*What to work on*
Extract the lines beginning at the one that holds "teapot: none [49,285,137,374]" and ending at the final line of the material below, keeping them exact and leaving out all pictures.

*Information supplied*
►

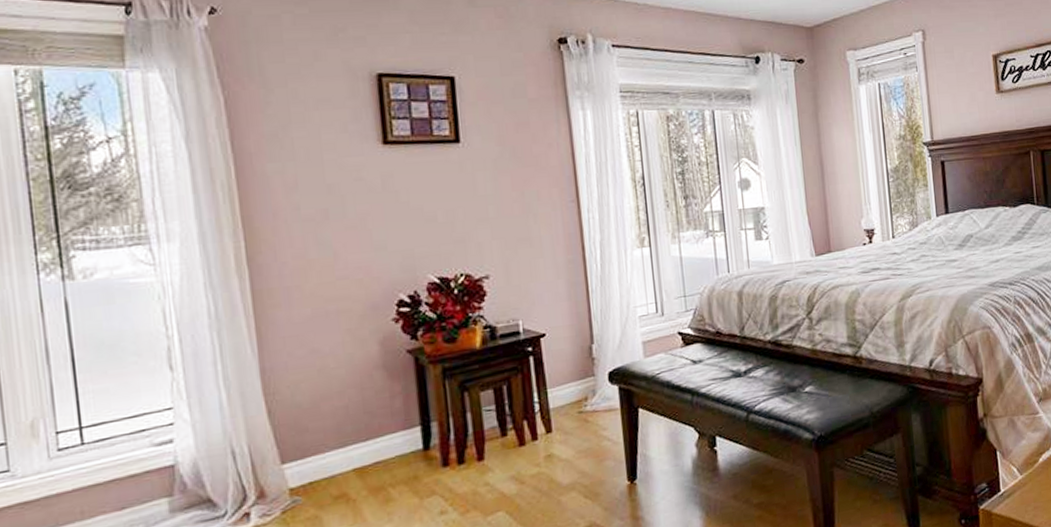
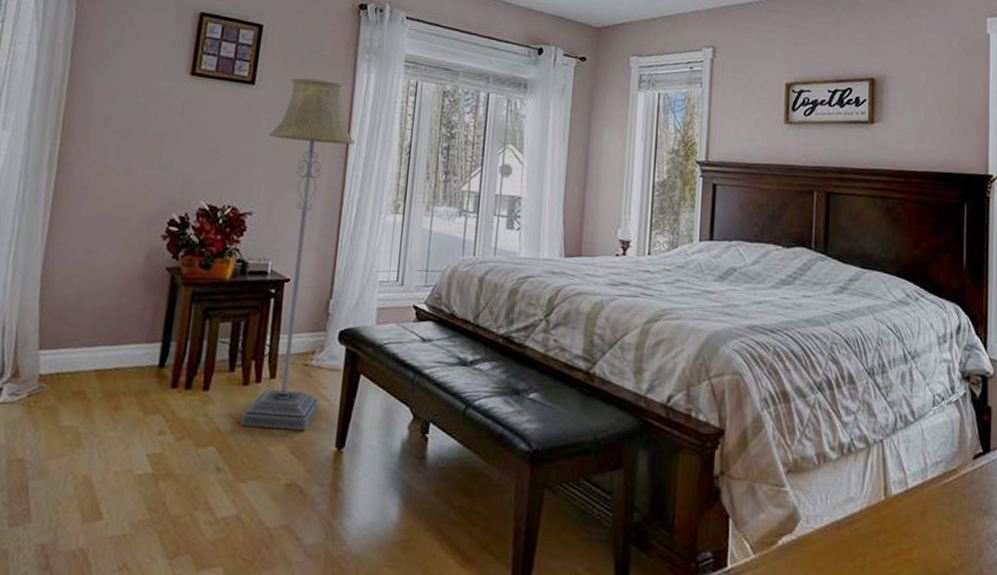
floor lamp: none [488,125,603,484] -> present [240,78,356,431]

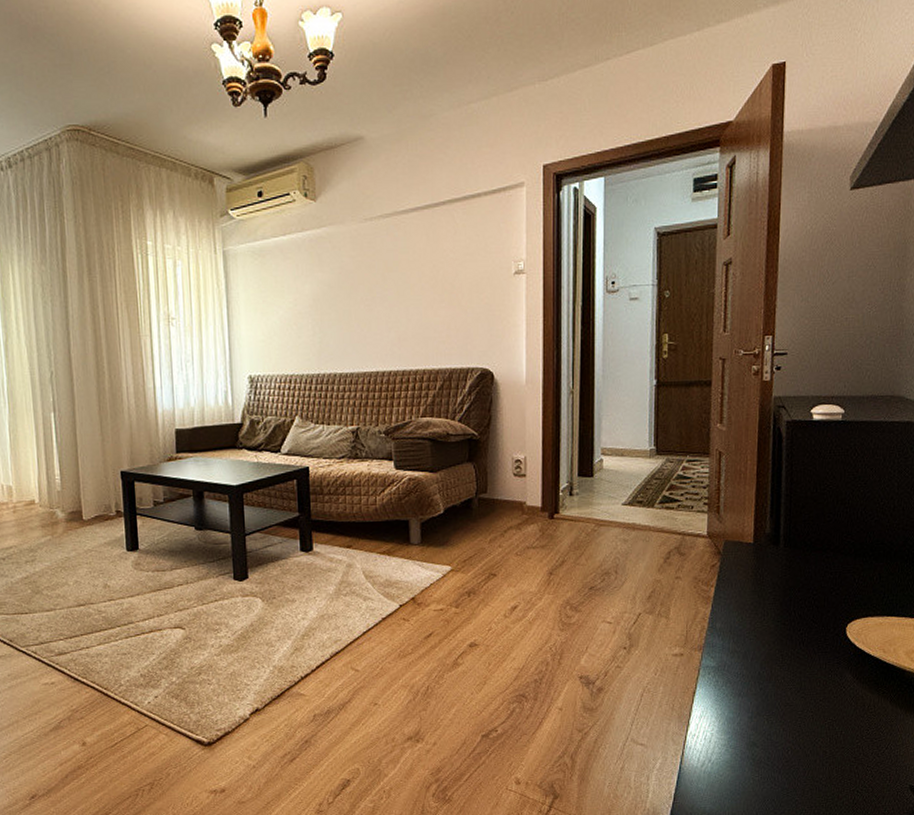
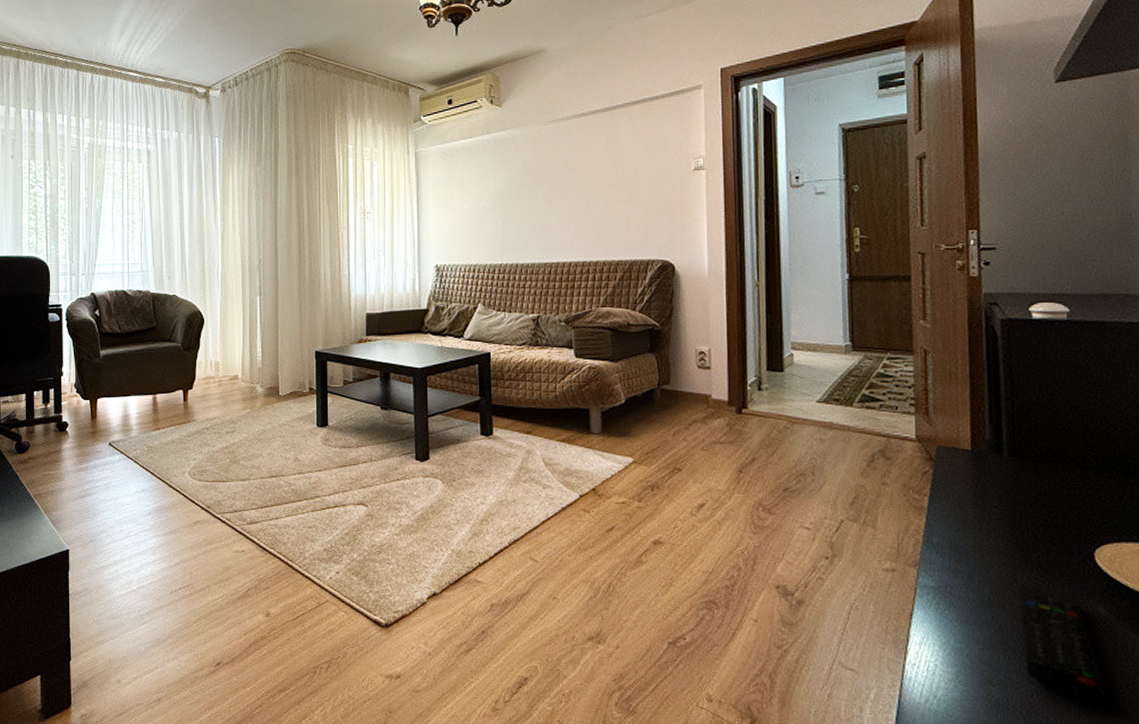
remote control: none [783,657,844,753] -> present [1019,582,1105,701]

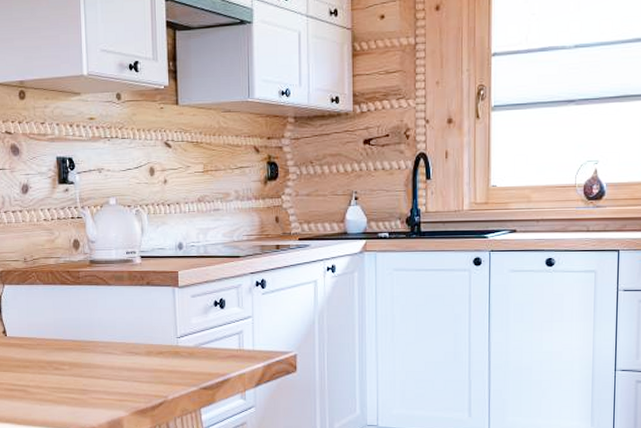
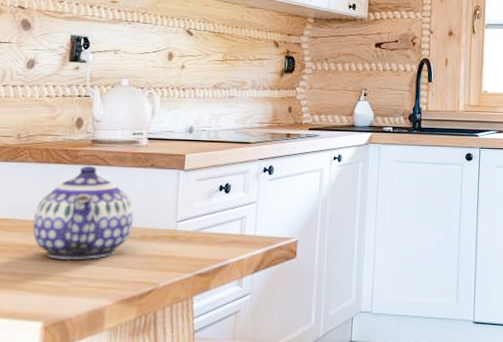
teapot: none [49,285,137,374] -> present [32,165,134,259]

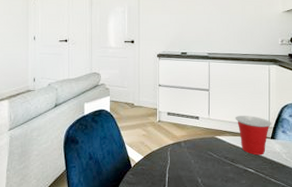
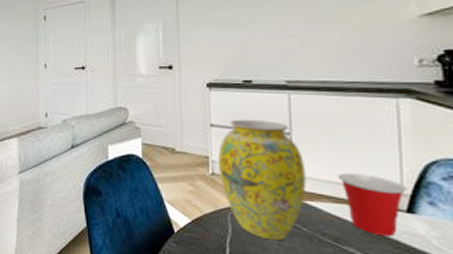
vase: none [163,80,217,166] -> present [218,119,307,241]

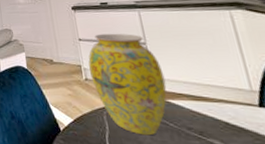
cup: present [337,173,408,237] -> none [191,75,256,129]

◄

*Written response*
teapot: none [49,285,137,374] -> present [32,165,134,259]

vase: none [163,80,217,166] -> present [218,119,307,241]

cup: present [337,173,408,237] -> none [191,75,256,129]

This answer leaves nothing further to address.